The Regulations provide that the agent may also be entitled to receive commissions on transactions which are concluded after the termination of the agency agreement. This might occur if the transaction was mainly attributable to the agent’s efforts and the transaction is concluded within a reasonable time after termination or the third party order reached the agent or principal prior to termination but the order was accepted only after termination.
Termination: Compensation or Indemnity Payments
The Regulations provide that minimum notice periods apply to an agency contract which runs for an indefinite period.
Prior to the Regulations, any payments between the parties on termination of an agency agreement were purely a matter of contract. Where the Regulations do not apply, this is still the case. Where the Regulations do apply the position is very different.
Regulations 17 and 18 provide that, upon termination of a commercial agent’s agreement, the agent will have a right to either “compensation” or “indemnity”. If the Regulations say that compensation or indemnity is payable, then it is payable, even if the agent has no right to damages at common law in respect of the termination.
It is important to remember that the expiry of a commercial agency contract by effluxion of time in the normal course of events will amount to a termination giving rise to the right to a compensation or indemnity payment for the commercial agent, even if there was no expectation that the agreement would ever be extended or renewed. i.e. if an agency agreement is drawn up for a term of 1 year compensation would still be payable when the year is up.
The right recognises that the agent has played a part in the continuing development of the goodwill of the principal, and the intention is to compensate the agent for that by making the principal effectively buy out the agent’s goodwill.
The agent has a period of one year after the date of termination of the agreement to bring a claim.
In the UK, the basic position is that compensation will be payable to an agent upon termination of their agreement unless it is stated in the agreement that the indemnity alternative will apply.
Under the indemnity alternative, the Regulations provide that a maximum amount of indemnity is one years’ commission, taken as an average of the last five years’ prior to termination of the agreement.
By contrast with the indemnity alternative, no maximum amount is specified for the compensation alternative. Under the compensation alternative, the proper basis for calculating the compensation is by reference to the loss of the value of the agency. The value of the agency is the amount that a hypothetical purchaser would be willing to pay for it as at the date of termination.
No right to indemnity or compensation will arise:
- Where the principal terminates in response to a fundamental breach by the agent. It is important to note that the principal should not delay in terminating, or else he will risk accepting the breach;
- Where the agent terminates for a reason unrelated to the principal, serious illness or age (i.e. retirement); and
- Where the agent assigns the agreement to another agent with the consent of the principal.

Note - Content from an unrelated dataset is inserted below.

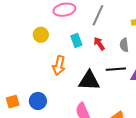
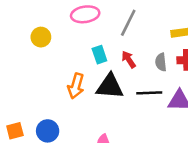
yellow circle: (41, 35) -> (41, 37), moved
black triangle: (89, 81) -> (110, 86), moved

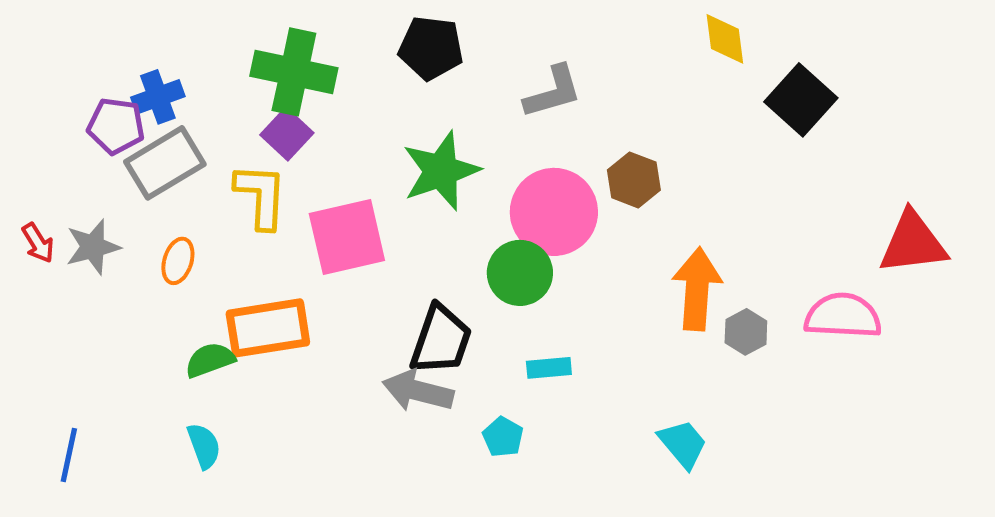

- Where the agent does not request compensation within one year of the termination.
It is important to note that the parties to an agency agreement cannot agree to exclude or reduce the agent’s rights in respect of regulations 17 and 18 before the agreement is terminated, and therefore any settlement in respect of indemnity or compensation can only be concluded after the expiry of the agreement.
As you can see from the above brief introduction to the Commercial Agents Regulations 1993, the decision to enter into a commercial agency agreement should not be made lightly.
It is vital that sound legal advice is sought prior to entering into a commercial agency agreement whether you are dealing as principal or as agent so as to protect your position whilst still creating a workable commercial relationship.